Advertisement

Fling Windows Open to All

Share

The years-long court battle over Microsoft could end up being worthwhile for consumers with too few choices and too much glitchy software that crashes or freezes because it doesn’t quite fit with Windows. The right conclusion to the suits could open a whole new world of programs that actually work on Windows PCs.

With last week’s lawsuit against Microsoft charging that it illegally shoved the Netscape Internet browser out of the market, AOL Time Warner joins nine state attorneys general and at least 100 private plaintiffs who are suing Microsoft for monetary damages. Many of their grievances against Microsoft’s illegal, anti-competitive bullying are legitimate. AOL, a latecomer to the suits first filed in 1995, had held off until it decided the government’s settlement deal with Microsoft was insufficient.

With another huge lawsuit on her docket, U.S. District Judge Colleen Kollar-Kotelly still has to decide how she will order Microsoft to remedy its bad marketplace behavior when the government’s antitrust trial resumes in March. Kollar-Kotelly should not let the flood of litigation devolve into a lottery-style cash bonanza. Her focus should be on the future, not on the past--specifically, on creating equal business opportunity so software competition can thrive.

Advertisement

The judge may not be able to resolve all the anti-Microsoft litigation in a single ruling. Legal scholars can’t even agree on the mathematics of calculating the monetary harm of Microsoft’s past anti-competitive conduct. But Kollar-Kotelly can help stem the tide of lawsuits and give innovators a chance to compete by forcing Microsoft to disclose Windows coding to outsiders. Microsoft’s secrecy has essentially prohibited software developers outside its Redmond, Wash., headquarters from writing programs that run on Windows without crashing.

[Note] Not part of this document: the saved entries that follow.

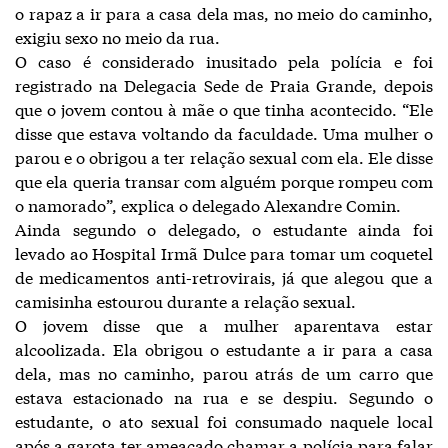
o rapaz a ir para a casa dela mas, no meio do caminho,
exigiu sexo no meio da rua.
O caso é considerado inusitado pela polícia e foi
registrado na Delegacia Sede de Praia Grande, depois
que o jovem contou à mãe o que tinha acontecido. “Ele
disse que estava voltando da faculdade. Uma mulher o
parou e o obrigou a ter relação sexual com ela. Ele disse
que ela queria transar com alguém porque rompeu com
o namorado”, explica o delegado Alexandre Comin.
Ainda segundo o delegado, o estudante ainda foi
levado ao Hospital Irmã Dulce para tomar um coquetel
de medicamentos anti-retrovirais, já que alegou que a
camisinha estourou durante a relação sexual.
O jovem disse que a mulher aparentava estar
alcoolizada. Ela obrigou o estudante a ir para a casa
dela, mas no caminho, parou atrás de um carro que
estava estacionado na rua e se despiu. Segundo o
estudante, o ato sexual foi consumado naquele local
após a garota ter ameaçado chamar a polícia para falar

A requirement that Microsoft disclose coding was at the heart of an out-of-court settlement reached with the Bush administration last November. Nine states, including California, rejected the settlement because they thought it had glaring loopholes. In a brief to Kollar-Kotelly last week, three top U.S. economists detailed how those holes would let Microsoft continue withholding coding.

Kollar-Kotelly should demand that Microsoft hand outsiders the software keys they need to write programs that work on Windows. Software disclosure would not undercut Microsoft’s ability to profit from selling Windows. It would only increase Windows’ legitimacy by helping its operating system run the sort of programs that ordinary PC users want, not what arrogant Microsoft bosses think they should use.

By focusing both sides away from monetary claims and toward the larger and more legitimate issue of how to increase competition, Judge Kollar-Kotelly can see to it that some good comes out of the seemingly interminable Microsoft trial.